The initial magnetization curve is given by

Bmag(H) = .5 (Bup(H) + Bdn(H))

Minor loops are obtained by various translations of the above equations per the cited reference. The core's absolute and differential permeabilities are a function of H and the history of values of H. The plot below shows the path taken by an asymmetrical minor loop for a typical power ferrite(Hc=16 A-turns/m, Bs=.44T, Br= .10T).

In addition to the core property parameters Hc, Br, and Bs, mechanical dimensions of the core are required:

name | parameter | units
Lm | Magnetic Length(excl. gap) | meter
Lg | Length of gap | meter
A | cross sectional area | meter**2
N | number of turns | --

Note that if specifying a non-zero gap the magnetic field, H, is not proportional to the current in the windings. LTspice solves for the magnetic fields in the core and gap under the assumption of uniform cross sectional area and thin or uniformly distributed gap.

Below is an example that shows inductance vs. current for L1, an inductor wound on a gapped core. You can read out the inductance as V(n001) since current source I1 supplies a unity dI/dt. The core follows the initial magnetization curve, so you can see that the permeability first increases from the initial value as the current is ramped and then drops as it saturates. Since the gap makes the inductance insensitive to the exact permeability of the core, you have to really zoom in on V(n001) to see that it does increase. The peak is when H inside the core is equal to its Hc.

L1 N001 0 Hc=16. Bs=.44 Br=.10 A=0.0000251
+ Lm=0.0198 Lg=0.0006858 N=1000
I1 0 N001 PWL(0 0 1 1)
.tran .5
.options maxstep=10u

You'll find that using spice is the easy part. Modeling components accurately is the hard part.


Pjotr 12th February 2007 06:21 PM


LTspice, or better Swichcad what it is actually named, is also an option. But Microcap has a much better user interface and is easier to get on the run IMO.

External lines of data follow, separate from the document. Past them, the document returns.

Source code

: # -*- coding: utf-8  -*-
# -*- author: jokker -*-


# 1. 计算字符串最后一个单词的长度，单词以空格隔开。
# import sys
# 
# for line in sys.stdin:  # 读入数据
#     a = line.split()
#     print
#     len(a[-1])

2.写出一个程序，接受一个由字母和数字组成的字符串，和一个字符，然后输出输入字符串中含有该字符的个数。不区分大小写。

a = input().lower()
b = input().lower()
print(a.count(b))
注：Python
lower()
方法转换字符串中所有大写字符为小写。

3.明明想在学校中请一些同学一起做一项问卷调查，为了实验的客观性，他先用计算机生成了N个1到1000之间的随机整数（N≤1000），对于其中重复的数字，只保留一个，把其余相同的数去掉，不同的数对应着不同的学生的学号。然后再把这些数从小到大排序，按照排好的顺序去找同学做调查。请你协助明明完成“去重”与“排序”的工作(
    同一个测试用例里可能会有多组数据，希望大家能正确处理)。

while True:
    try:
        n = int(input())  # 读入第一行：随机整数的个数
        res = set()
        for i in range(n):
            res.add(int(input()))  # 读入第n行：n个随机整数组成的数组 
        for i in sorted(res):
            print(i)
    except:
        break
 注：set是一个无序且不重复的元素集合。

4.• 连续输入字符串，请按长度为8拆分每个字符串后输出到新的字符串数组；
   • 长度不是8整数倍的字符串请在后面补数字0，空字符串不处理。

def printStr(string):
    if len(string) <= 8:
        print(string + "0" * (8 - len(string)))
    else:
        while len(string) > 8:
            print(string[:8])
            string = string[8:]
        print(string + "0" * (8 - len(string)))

But whatever you choose, a good textbook about PSpice is mandatory to stay on the road.

Cheers ;)

I_Forgot 12th February 2007 11:58 PM


Originally posted by Pjotr

LTspice, or better Swichcad what it is actually named, is also an option. But Microcap has a much better user interface and is easier to get on the run IMO.

But whatever you choose, a good textbook about PSpice is mandatory to stay on the road.

Cheers ;)

Last time I looked, Microcap cost money... SWCAD is FREE! A good feature for audio maniacs is the ability to use .wav files for input and output.

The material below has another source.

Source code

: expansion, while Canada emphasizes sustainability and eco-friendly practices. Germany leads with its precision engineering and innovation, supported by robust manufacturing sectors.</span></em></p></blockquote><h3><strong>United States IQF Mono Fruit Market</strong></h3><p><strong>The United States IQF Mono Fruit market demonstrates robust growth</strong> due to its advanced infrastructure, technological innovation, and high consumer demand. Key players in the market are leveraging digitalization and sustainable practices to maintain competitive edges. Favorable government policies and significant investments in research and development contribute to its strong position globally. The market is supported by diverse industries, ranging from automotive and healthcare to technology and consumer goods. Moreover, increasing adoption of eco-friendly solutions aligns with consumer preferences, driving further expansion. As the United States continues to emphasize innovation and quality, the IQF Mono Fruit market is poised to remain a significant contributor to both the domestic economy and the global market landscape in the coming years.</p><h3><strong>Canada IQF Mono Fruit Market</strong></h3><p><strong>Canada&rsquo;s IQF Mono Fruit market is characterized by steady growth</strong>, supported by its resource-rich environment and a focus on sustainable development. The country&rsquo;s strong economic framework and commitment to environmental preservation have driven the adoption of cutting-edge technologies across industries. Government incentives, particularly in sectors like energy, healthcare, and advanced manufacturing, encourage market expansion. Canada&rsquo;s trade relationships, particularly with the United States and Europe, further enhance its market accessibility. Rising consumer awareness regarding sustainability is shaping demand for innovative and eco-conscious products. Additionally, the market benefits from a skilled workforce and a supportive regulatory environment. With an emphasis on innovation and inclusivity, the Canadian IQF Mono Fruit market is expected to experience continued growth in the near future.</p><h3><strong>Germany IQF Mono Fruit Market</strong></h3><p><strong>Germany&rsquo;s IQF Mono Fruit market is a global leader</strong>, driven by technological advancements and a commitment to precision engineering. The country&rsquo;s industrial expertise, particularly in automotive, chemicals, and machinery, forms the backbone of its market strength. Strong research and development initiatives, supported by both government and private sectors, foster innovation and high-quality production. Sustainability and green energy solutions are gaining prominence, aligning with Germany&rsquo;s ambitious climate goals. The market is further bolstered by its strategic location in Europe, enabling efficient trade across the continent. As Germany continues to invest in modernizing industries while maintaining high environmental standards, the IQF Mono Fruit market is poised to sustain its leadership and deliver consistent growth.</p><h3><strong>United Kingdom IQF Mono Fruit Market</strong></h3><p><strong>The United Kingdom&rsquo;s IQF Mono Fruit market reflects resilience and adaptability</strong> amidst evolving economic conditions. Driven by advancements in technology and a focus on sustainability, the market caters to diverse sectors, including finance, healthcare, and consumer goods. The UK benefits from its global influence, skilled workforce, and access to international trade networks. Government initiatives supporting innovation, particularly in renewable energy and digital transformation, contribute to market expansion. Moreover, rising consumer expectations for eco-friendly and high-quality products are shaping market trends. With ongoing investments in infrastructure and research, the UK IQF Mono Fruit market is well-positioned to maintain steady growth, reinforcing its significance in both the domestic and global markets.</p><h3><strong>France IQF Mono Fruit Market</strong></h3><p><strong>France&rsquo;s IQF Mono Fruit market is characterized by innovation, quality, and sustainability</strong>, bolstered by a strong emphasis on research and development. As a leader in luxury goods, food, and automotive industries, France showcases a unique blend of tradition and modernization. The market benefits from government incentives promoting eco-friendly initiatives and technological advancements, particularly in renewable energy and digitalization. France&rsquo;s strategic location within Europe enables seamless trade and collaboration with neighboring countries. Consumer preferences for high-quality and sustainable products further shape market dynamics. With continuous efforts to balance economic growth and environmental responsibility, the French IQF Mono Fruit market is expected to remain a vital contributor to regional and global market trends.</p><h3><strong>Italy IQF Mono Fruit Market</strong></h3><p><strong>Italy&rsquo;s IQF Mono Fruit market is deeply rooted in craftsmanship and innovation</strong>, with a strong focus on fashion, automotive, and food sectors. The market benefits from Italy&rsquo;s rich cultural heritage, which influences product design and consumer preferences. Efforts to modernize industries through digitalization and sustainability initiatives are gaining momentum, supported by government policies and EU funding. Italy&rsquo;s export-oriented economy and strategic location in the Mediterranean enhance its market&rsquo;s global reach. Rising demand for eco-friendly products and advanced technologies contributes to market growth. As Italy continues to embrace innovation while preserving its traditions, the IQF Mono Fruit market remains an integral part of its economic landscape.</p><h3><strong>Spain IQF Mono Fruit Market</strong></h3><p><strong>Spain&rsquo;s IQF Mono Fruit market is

Tuinenga's book is good, but somewhat dated by the lack of schematic capture. It does a good job of pointing out some pitfalls and shows how to do some things that can be tricky if you don't know a lot about spice.


kelticwizard 14th February 2007 03:21 PM

2 Attachment(s)
I appreciate your help so far, but I am having some trouble getting started.

So far, I have found out from others that a netlist is sort of a word description of a circuit that a computer can understand. I'm not sure if I need a netlist, or how to make one.

This is supposed to be schematic capture software, but I did not see any provision to capture the schematic just posted. Nor did I see any provision just to import the AC source for use in a different circuit, at least not easily.

You open up this program, see a blank screen, click new schematic, then what? The help files are less than helpful, especially when they illustrate taking something from a "boost" file which does not exist on the program.

This program looks like something that can help a great deal if I can just figure out how to get my feet wet. I don't mind experimenting around once I can start making things happen on the xreen, which I don't seem to be able to do right now.

The entire purpose of this project is to develop a simple tuned circuit to attach to an output transformer to make it behave in certain ways. Given the fact that series LC circuits develop nulls, (short circuits ) at resonance, I thought a little work on the computer would be helpful before i started. If I cannot simulate a loudspeaker on the schematic, even just using an 8 ohm resistor and then fine-tuning by experimentation would suit my purposes on this project.

If it is not asking too much, I crudely drew up a simple circuit in MSPaint and wonder how you can go about putting this into SwitcherCAD and measuring the voltage and amperage from the open side of the transformer. Would that be at all possible?